The Shadow Side: The Uber Warning
However, every transformation carries risks. Uber’s journey from disruptor to incumbent offers a cautionary tale for the agent era. Initially, Uber leveraged technology to create what resembled a “perfect free market”—transparent surge pricing, balanced supply and demand, and the delivery of an enormous consumer surplus. Riders got convenient transportation, drivers earned flexible income, and algorithms efficiently matched supply with demand.
Then came the shift. Uber gradually moved from transparent algorithms to opaque “upfront pricing,” decoupling driver pay from rider fares. The company’s control of the platform allowed it to capture an ever-larger share of each transaction’s value. What began as a revolutionary alternative to expensive taxis evolved into a highly profitable but less transparent service. The “free lunch” of those early days was revealed as temporary—a loss-leader strategy to achieve market dominance.
This pattern threatens to repeat in the AI agent ecosystem. Training frontier models requires massive investment. As OpenAI, Anthropic, and Google establish dominance and standards solidify, token costs could follow Uber’s trajectory. Early competitive pricing gives way to value extraction as entry barriers grow insurmountable. The question isn’t whether AI will transform industries, but who will control—and profit from—that transformation.
IoT: The Perfect Candidate for Agentic Orchestration
Nowhere is the agent revolution’s potential more evident than in the Internet of Things (IoT). IoT platforms are, by their nature, ideal candidates for agentic orchestration. They’re essentially sophisticated black boxes—device management systems that collect, process, and act on vast streams of sensor data. Once device management is orchestrated by AI agents, IoT platforms become universal data brokers. Need real-time temperature data from manufacturing facilities across three continents? An agent queries the relevant IoT platform. Want predictive maintenance analytics for a fleet of vehicles? Another agent accesses vehicle telemetry and runs inference models. Seeking environmental sensor networks to optimize building energy consumption? Yet another agent taps into smart building platforms.
What once looked like a pipe dream is quickly becoming reality. The elegance lies in abstraction. Rather than engineers manually integrating each IoT platform’s unique API, writing custom data transformation logic, and maintaining brittle connections, agents will handle the orchestration. They will understand context, translate between incompatible schemas, and deliver exactly the datasets needed for specific analytics tasks. It will be just a matter of time.
A New World Emerging
We stand at a threshold moment. The old world of carefully crafted UIs, siloed SaaS applications, and manual system integration is giving way to something more fluid, more powerful, and potentially more dangerous. Will we be able to master these technologies—not just about what’s technically possible, but regarding what kind of future we want to build?

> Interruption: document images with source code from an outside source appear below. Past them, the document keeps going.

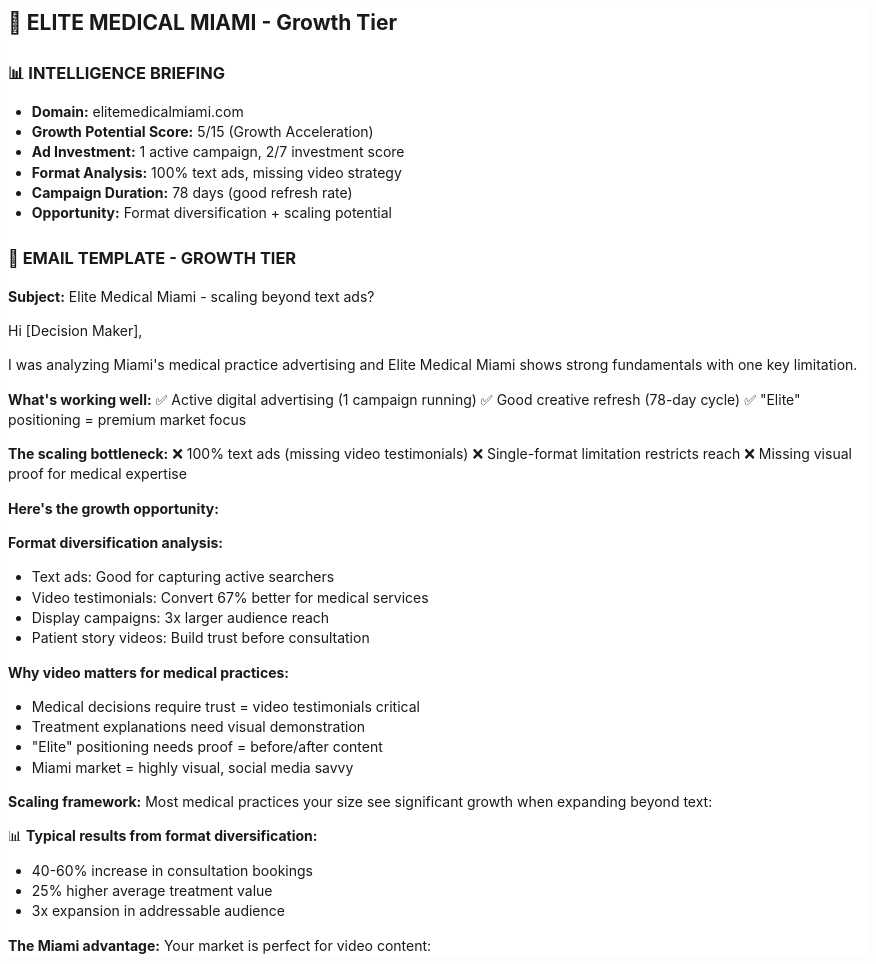 
## 🏥 **ELITE MEDICAL MIAMI** - Growth Tier

### 📊 **INTELLIGENCE BRIEFING**

- **Domain:** elitemedicalmiami.com
- **Growth Potential Score:** 5/15 (Growth Acceleration)
- **Ad Investment:** 1 active campaign, 2/7 investment score
- **Format Analysis:** 100% text ads, missing video strategy
- **Campaign Duration:** 78 days (good refresh rate)
- **Opportunity:** Format diversification + scaling potential

### 📧 **EMAIL TEMPLATE - GROWTH TIER**

**Subject:** Elite Medical Miami - scaling beyond text ads?

Hi [Decision Maker],

I was analyzing Miami's medical practice advertising and Elite Medical Miami shows strong fundamentals with one key limitation.

**What's working well:**
✅ Active digital advertising (1 campaign running)
✅ Good creative refresh (78-day cycle)
✅ "Elite" positioning = premium market focus

**The scaling bottleneck:**
❌ 100% text ads (missing video testimonials)
❌ Single-format limitation restricts reach
❌ Missing visual proof for medical expertise

**Here's the growth opportunity:**

**Format diversification analysis:**

- Text ads: Good for capturing active searchers
- Video testimonials: Convert 67% better for medical services
- Display campaigns: 3x larger audience reach
- Patient story videos: Build trust before consultation

**Why video matters for medical practices:**

- Medical decisions require trust = video testimonials critical
- Treatment explanations need visual demonstration
- "Elite" positioning needs proof = before/after content
- Miami market = highly visual, social media savvy

**Scaling framework:**
Most medical practices your size see significant growth when expanding beyond text:

📊 **Typical results from format diversification:**

- 40-60% increase in consultation bookings
- 25% higher average treatment value
- 3x expansion in addressable audience

**The Miami advantage:**
Your market is perfect for video content:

The agent era promises unprecedented productivity, seamless orchestration, and interfaces that feel like natural conversation. But it also risks concentrating power in the hands of those who control the foundational models, repeating patterns of platform capture we’ve seen before. For IoT specifically, the opportunity is immense: truly intelligent systems that adapt, optimize, and orchestrate across previously incompatible devices and platforms. The challenge is ensuring that this orchestration serves users rather than merely extracting value from them. The alien tool Karpathy described is indeed powerful. Now we must learn not just how to hold it, but where to point it—and who gets to decide.